Larson’s story on the rise of Nazism is told from the perspective of two small players. It’s an interesting angle. Martha Dodd wrote copious letters to her many friends and lovers, and also published her father’s diary, leaving a wonderful “in-the-moment” record of what it was like to live in Berlin as Hitler came to power. One of Hitler’s cronies even tried to fix her up with the man himself on a date. It’s hard to imagine anything creepier—but the book is full of interesting and authentic details like that.
Small history is the history that Bill Bryson explores in his latest book, At Home: A Short History of Private Life. He details how each room of his house in England, the former home of a country parson, came to be. It is the history we find tucked in the corners of museums, in the china collections of first ladies, in the period wardrobes of servants, and in articles about the rise and decline of different farm tools.

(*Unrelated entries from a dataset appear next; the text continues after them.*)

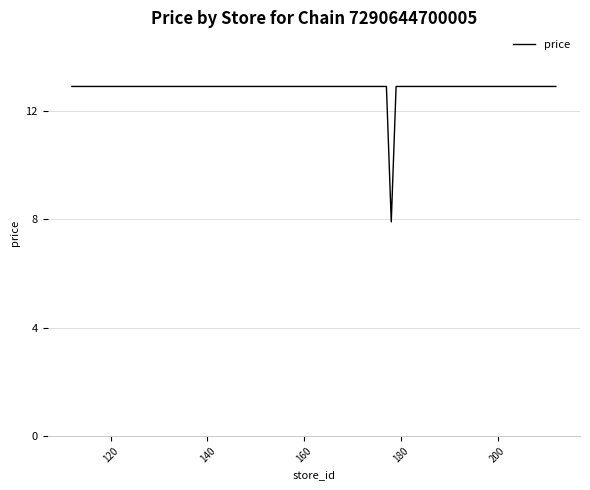

What is the difference between the maximum and minimum values?

5.0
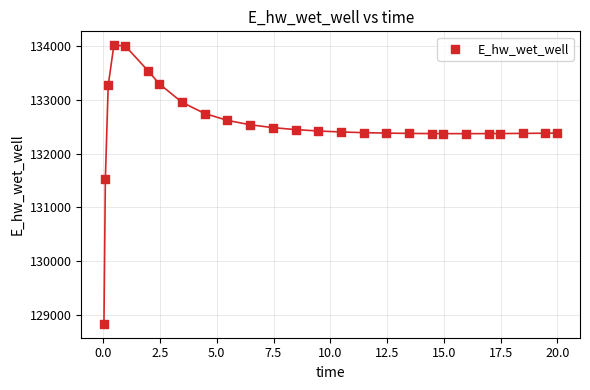

What Y value in the scatter plot is closest to 131426?

131537.3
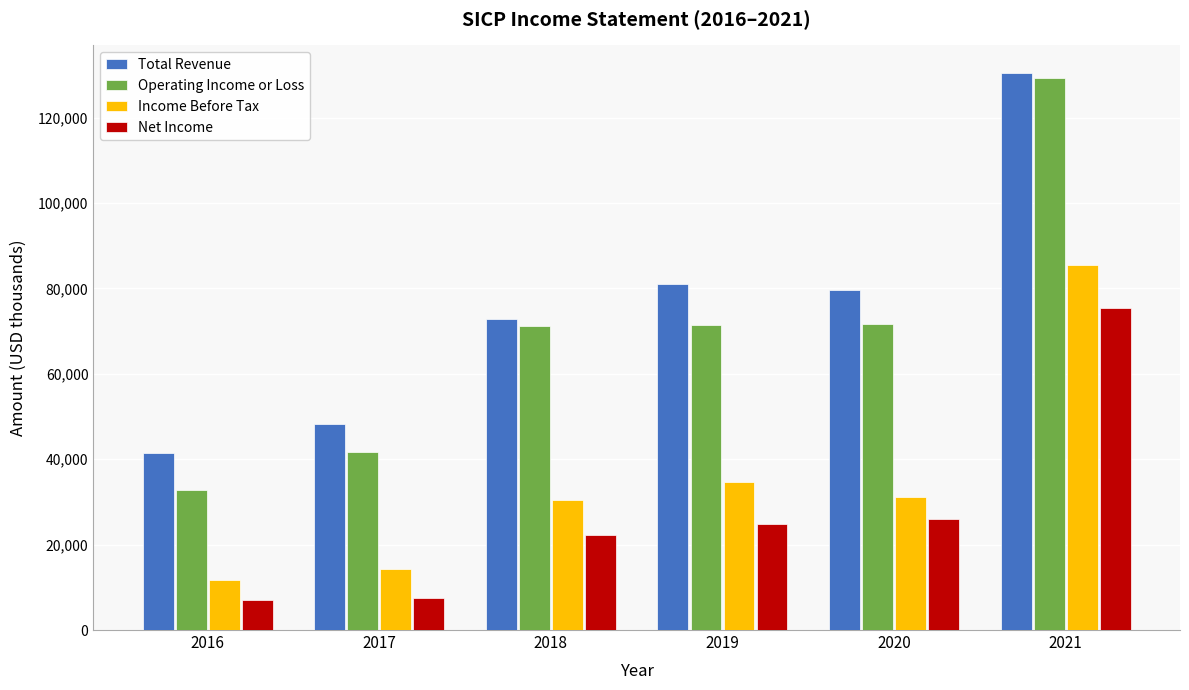

Rank the categories by Total Revenue value from highest to lowest.

2021, 2019, 2020, 2018, 2017, 2016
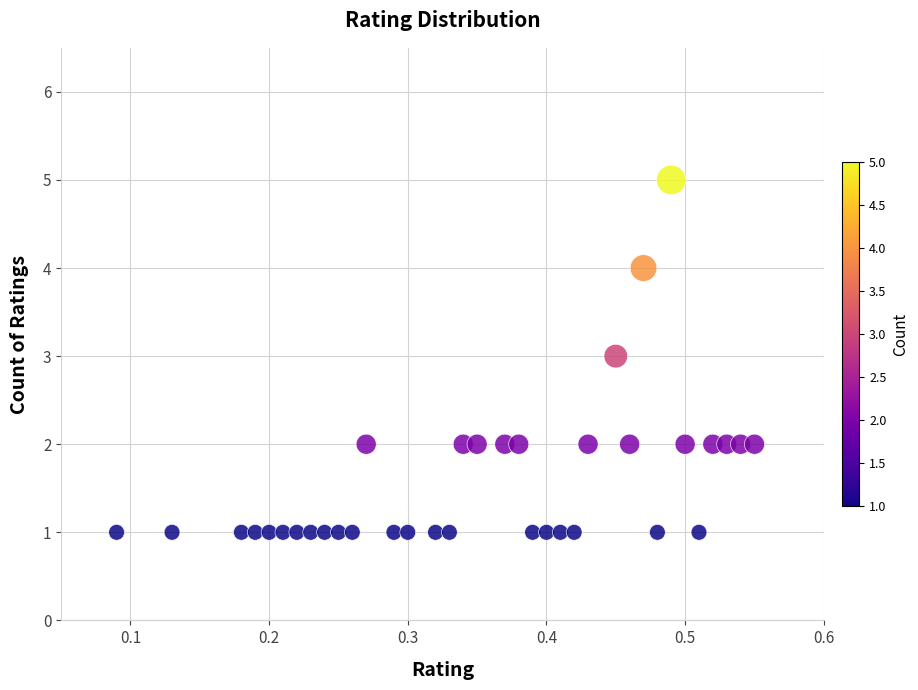

What is the range of Y values (max minus min)?

4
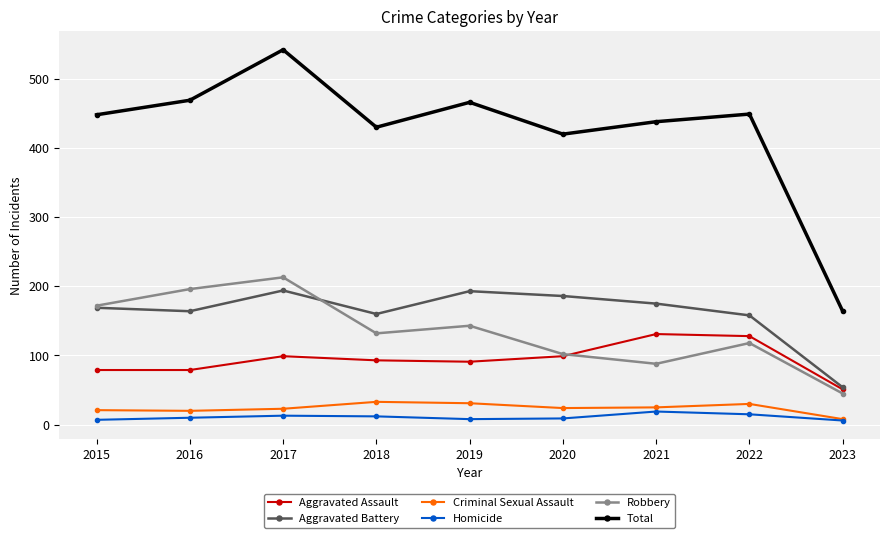

At 2019, list the series in order from smallest to largest.

Homicide, Criminal Sexual Assault, Aggravated Assault, Robbery, Aggravated Battery, Total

Bryson makes history come alive as he explores his house and looks at its original plans. He leads us on pleasant tangents about the history of various building materials, British clergy, wealth distribution, taxes in America, and numerous other things. It’s amazing what he crams into this book—but you feel that way with most of his nonfiction books; his curiosity is boundless. Bryson as a historian can be overwhelming, but I’m a fan.
History books do not sell millions of copies in most cases, but they do a steady business. Sometimes, you can find a local market for your personal interest. Maybe there is a famous worldwide business that started in your hometown, or a notorious unsolved murder, or a strange mystery that needs probing. (There are all of these in my own hometown, actually.) Though most people are not true history buffs, many do love the history of particular things, and if you can find a matching publisher for these audiences, and an interesting way to present your topic, you may be able to work a book proposal right into a history publisher’s heart.
Today’s Writing Exercise:
Think about a piece of history, great or small, that interests you. If you prefer great history, try to find a new angle—as Larson does by telling the story of Hitler’s rise from an unusual perspective—that will still allow you to do enough research. If it is small history, think about how you can gather an audience that is large enough to convince a publisher that a book on the subject is needed. If Bill Bryson can write and publish a book based on a walk through his own home, you can probably find a way to write about something equally obscure.
To give you some inspiration, check out ”Stuff You Missed in History Class,” a podcast I find well researched, entertaining, and NOT for kids under age 15 or so! (Lots of sex and violence; it is history, after all.)